The study strengths include the use of population-based registers that minimizes the risk of sampling error, reporting error and recall bias, and ensures generalizability of the results at the national level. The PDR covers all dispensed drugs regardless of reimbursement status and the service provider characteristics, which makes our data representative of the prescribing practices across all healthcare levels in Sweden. Several limitations should also be acknowledged. First, our analyses rest on dispensation data and, hence, cannot be certain that the medication had been used in proximity to the date of dispensation and by the person it had been prescribed to. Based on prior literature, we assumed that the proportion of individuals who collected, but did not use BZDRs at all or not in proximity to dispensation date, could be minor, if any, and did not vary across the study period [80]. Second, the PDR only covers the period from July 2005, making it impossible to collect information on BZDR prescriptions dispensed prior to that date. With the use of 1.5-year washout period, we attempted to distinguish prevalent and incident user, although this cannot guarantee that the latter group was totally naïve to BZDR use. Third, the PDR does not contain data on the indications for prescriptions and the NPR does not include the diagnosed made at primary care services, which together could have resulted in observing lower proportion of individuals with psychiatric and somatic disorders and, in turn, in less clarity on associations between comorbid diagnoses and BZDR use. Fourth, data on the illegally purchased or recreationally used BZDRs, which are reported for Sweden [81], were not available to us. This could have biased the observed associations if such use was present in certain groups of BZDR-recipients (in addition to the use of the prescribed BZDRs). Lastly, the clinical data retrieved from the NPR were limited to the diagnoses coded with the ICD-10th revision. This may have led to missing psychiatric or somatic disorders if these diagnoses were recorded in the NPR before ICD-10 introduction in 1997 without being mentioned again later.

Conclusions

A substantial proportion of new BZDR-recipients in Sweden become long-term medication users, particularly in older age, and the majority of long-term BZDR users progress to such pattern of use immediately after treatment initiation.

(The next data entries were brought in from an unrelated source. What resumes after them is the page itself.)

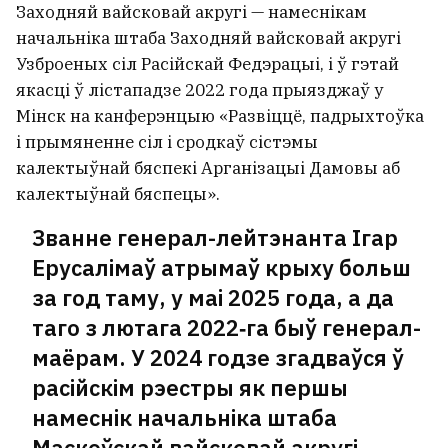
Заходняй вайсковай акругі — намеснікам
начальніка штаба Заходняй вайсковай акругі
Узброеных сіл Расійскай Федэрацыі, і ў гэтай
якасці ў лістападзе 2022 года прыязджаў у
Мінск на канферэнцыю «Развіццё, падрыхтоўка
і прымяненне сіл і сродкаў сістэмы
калектыўнай бяспекі Арганізацыі Дамовы аб
калектыўнай бяспецы».
Званне генерал-лейтэнанта Ігар
Ерусалімаў атрымаў крыху больш
за год таму, у маі 2025 года, а да
таго з лютага 2022‑га быў генерал-
маёрам. У 2024 годзе згадваўся ў
расійскім рэестры як першы
намеснік начальніка штаба
Маскоўскай вайсковай акругі.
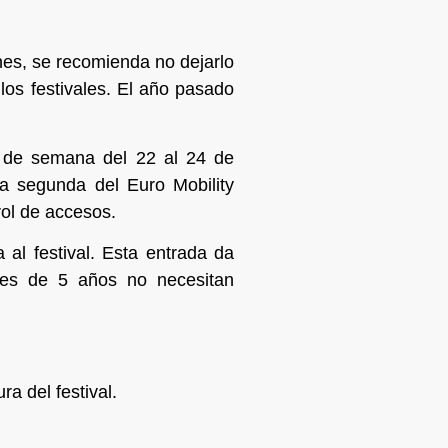
nes, se recomienda no dejarlo
los festivales. El año pasado
in de semana del 22 al 24 de
a segunda del Euro Mobility
rol de accesos.
 al festival. Esta entrada da
ores de 5 años no necesitan
ra del festival.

Furthermore, a considerable proportion of individuals maintain long-term BZDR use for several years with slow reduction in the duration of treatment. Prescribing-related factors, rather than individual-user factors, are the main contributors to long-term BZDR use and in maintaining such pattern of use over time. The findings highlight the importance of raising awareness and providing support to prescribers to make evidence-based decisions on initiation and monitoring BZDR treatment across the lifespan.